◆ WRITTEN TASK A: Please translate this sentence from the Maxwell eigenvalue thread below into Spanish: "Because of azimuthal symmetry of the fields, the problem can be reduced to a 2D problem."
◆ WRITTEN TASK B:
Answer these questions using the Maxwell eigenvalue thread below.
(i) What does the first post say it is solving the eigenvalue problem for?
(ii) Which tool does the reply name for revolving a 2D shape?
(iii) In the last post, where does the poster think the remaining problem lies?

## Begin TEXT PROVIDED

Maxwell eigenvalue problem in cylindrical coordinates

General
1

Hello,

I am trying to solve Maxwell eigenvalue problem for a cavity resonator. I followed the tutorial i the documentation on the solution to the maxwell eigenvalue problem because my problem has the same weak form. My geometry, however, is symmetric in the azimuthal coordinate i.e. the 3D geometry is the revolution of some face. Because of azimuthal symmetry of the fields, the problem can be reduced to a 2D problem. My question is, is there a way to specify to that the Fes or Curl should be in cylindrical coordinates?

Secondly, I have the geometry for the 2D face. Is there a way to revolve this face to get a 3D object? Thanks in advance.

2

You need to write the axisymmetrical variational formulation “in code”. So basically a *x in integrals and operators in axisymmetrical form.

Yes you can revolve a 2D shape using netgen-occ:

shape.Revolve(Axix((0,0,0),Y), 360)
3

Thanks a lot for your reply. I have now done this. Although I don’t have the correct eigenmodes yet, I think that there is a problem with my formulation of the variational form.

## End TEXT PROVIDED
## Begin SUPPLIED INFORMATION

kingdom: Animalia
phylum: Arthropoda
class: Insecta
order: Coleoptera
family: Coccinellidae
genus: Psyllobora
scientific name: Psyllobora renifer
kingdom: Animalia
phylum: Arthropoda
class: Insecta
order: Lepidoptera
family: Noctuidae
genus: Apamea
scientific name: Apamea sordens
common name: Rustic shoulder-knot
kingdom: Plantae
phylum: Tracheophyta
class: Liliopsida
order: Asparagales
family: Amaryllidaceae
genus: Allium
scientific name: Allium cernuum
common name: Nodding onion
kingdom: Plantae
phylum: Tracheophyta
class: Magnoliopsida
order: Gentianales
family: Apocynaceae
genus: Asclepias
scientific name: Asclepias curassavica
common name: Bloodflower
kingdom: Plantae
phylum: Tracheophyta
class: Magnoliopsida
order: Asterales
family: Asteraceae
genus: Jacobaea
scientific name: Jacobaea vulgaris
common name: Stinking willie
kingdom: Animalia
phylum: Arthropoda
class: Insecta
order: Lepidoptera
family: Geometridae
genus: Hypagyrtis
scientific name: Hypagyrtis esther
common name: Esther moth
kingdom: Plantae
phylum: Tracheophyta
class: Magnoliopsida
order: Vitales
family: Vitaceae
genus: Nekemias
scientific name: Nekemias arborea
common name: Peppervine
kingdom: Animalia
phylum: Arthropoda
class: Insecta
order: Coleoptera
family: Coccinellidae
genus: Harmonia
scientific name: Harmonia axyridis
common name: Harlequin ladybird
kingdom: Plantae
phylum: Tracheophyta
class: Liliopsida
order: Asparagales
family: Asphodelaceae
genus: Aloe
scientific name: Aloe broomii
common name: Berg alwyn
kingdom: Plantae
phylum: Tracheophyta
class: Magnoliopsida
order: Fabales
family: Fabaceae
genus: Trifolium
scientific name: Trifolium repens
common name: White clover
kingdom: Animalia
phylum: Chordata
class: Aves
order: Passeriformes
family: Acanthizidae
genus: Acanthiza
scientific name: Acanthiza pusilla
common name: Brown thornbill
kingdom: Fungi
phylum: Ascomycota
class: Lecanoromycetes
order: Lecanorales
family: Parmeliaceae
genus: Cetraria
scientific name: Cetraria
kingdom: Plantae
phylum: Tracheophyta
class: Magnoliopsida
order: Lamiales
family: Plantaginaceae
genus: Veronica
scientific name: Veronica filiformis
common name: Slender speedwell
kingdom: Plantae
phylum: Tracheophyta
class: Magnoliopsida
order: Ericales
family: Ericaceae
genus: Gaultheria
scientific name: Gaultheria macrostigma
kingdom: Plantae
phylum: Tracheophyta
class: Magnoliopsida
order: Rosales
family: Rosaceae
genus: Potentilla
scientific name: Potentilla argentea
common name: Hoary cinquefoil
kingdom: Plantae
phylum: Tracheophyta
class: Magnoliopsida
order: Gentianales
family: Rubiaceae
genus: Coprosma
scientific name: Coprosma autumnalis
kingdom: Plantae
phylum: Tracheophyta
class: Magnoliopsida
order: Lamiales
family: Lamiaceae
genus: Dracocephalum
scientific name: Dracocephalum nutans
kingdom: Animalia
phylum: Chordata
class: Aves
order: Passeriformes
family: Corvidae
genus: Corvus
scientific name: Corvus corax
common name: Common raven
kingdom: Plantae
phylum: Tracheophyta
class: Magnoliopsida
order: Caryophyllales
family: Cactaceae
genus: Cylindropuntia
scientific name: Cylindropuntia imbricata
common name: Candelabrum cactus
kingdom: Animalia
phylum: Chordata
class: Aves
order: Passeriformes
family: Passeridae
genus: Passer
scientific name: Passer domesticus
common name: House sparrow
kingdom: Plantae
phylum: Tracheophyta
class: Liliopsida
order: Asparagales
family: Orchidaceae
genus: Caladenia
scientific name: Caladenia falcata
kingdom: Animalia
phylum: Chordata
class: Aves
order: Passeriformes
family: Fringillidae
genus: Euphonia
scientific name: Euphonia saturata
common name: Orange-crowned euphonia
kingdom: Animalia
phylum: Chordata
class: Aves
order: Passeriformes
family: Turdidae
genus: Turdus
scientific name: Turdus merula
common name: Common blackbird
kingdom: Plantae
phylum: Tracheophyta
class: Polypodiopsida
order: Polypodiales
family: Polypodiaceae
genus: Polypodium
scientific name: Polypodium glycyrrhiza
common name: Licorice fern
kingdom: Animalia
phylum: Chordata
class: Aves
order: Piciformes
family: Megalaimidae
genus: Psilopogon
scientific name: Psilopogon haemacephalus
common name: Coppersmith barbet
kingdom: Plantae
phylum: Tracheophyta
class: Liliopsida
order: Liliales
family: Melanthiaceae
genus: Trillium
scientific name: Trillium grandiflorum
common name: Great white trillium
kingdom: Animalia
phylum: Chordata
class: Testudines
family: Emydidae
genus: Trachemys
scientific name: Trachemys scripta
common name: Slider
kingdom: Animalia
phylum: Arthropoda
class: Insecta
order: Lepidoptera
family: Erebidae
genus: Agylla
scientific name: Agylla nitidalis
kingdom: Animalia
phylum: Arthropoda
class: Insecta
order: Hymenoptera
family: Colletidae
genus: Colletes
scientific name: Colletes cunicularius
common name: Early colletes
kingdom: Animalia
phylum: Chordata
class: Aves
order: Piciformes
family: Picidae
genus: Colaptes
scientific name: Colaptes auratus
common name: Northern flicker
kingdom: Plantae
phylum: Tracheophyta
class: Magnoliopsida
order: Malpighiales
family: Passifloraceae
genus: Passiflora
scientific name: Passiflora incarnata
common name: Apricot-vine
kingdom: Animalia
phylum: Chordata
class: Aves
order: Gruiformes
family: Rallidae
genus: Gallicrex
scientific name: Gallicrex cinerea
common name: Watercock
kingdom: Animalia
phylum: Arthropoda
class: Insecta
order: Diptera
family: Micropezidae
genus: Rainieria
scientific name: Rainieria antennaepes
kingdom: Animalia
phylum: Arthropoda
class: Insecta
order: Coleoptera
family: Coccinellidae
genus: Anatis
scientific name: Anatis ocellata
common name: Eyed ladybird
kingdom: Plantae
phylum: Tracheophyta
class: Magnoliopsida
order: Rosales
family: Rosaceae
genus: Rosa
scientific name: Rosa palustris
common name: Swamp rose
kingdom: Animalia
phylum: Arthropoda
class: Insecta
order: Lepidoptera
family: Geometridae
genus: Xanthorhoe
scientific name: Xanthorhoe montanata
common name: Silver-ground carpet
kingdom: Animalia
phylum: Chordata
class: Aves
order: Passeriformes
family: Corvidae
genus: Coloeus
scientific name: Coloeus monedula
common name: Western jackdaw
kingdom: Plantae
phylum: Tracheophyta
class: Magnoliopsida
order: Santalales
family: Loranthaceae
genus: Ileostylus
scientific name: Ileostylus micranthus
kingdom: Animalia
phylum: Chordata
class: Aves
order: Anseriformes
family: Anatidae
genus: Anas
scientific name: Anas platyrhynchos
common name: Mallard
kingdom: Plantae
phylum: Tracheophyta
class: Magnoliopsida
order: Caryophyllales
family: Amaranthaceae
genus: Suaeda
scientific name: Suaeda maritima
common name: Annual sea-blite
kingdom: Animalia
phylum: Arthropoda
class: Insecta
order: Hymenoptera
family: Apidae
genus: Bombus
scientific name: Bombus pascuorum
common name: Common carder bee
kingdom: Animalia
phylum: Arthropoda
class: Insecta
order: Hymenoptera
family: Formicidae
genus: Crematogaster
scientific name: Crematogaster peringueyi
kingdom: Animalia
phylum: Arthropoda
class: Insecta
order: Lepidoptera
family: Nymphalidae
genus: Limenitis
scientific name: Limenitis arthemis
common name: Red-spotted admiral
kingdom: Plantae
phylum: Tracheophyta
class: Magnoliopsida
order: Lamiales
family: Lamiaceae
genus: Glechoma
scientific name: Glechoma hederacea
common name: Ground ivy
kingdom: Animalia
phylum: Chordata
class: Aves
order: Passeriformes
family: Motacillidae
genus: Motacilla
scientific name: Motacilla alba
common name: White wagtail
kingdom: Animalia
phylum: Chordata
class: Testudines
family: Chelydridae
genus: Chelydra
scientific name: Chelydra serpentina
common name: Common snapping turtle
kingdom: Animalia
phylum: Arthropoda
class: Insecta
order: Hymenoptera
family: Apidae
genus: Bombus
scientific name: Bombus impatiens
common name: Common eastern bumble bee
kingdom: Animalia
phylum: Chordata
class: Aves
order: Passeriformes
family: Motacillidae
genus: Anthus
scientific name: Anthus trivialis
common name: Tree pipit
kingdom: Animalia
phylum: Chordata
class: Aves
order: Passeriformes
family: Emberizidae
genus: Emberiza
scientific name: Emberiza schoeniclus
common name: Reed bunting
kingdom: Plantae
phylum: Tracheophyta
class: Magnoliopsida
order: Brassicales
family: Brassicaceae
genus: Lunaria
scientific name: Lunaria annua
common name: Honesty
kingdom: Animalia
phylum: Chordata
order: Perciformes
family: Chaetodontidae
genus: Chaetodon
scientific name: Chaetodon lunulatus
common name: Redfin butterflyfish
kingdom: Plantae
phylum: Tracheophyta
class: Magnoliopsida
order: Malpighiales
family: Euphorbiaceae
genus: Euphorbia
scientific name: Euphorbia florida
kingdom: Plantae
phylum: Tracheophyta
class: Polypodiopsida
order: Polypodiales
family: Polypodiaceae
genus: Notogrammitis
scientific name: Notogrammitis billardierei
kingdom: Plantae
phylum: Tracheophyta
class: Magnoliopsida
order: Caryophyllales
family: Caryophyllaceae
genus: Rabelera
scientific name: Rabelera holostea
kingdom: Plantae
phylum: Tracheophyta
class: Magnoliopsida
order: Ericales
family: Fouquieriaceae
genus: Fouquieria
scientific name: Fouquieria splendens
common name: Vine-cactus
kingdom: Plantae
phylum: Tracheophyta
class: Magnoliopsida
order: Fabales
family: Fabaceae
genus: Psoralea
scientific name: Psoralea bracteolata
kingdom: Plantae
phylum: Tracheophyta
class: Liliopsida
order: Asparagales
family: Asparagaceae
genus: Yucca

## End SUPPLIED INFORMATION

◆ WORKED ANSWER A: Debido a la simetría azimutal de los campos, el problema puede reducirse a un problema 2D.

◆ WORKED ANSWER B:
(i) A cavity resonator.
(ii) netgen-occ.
(iii) In the formulation of the variational form.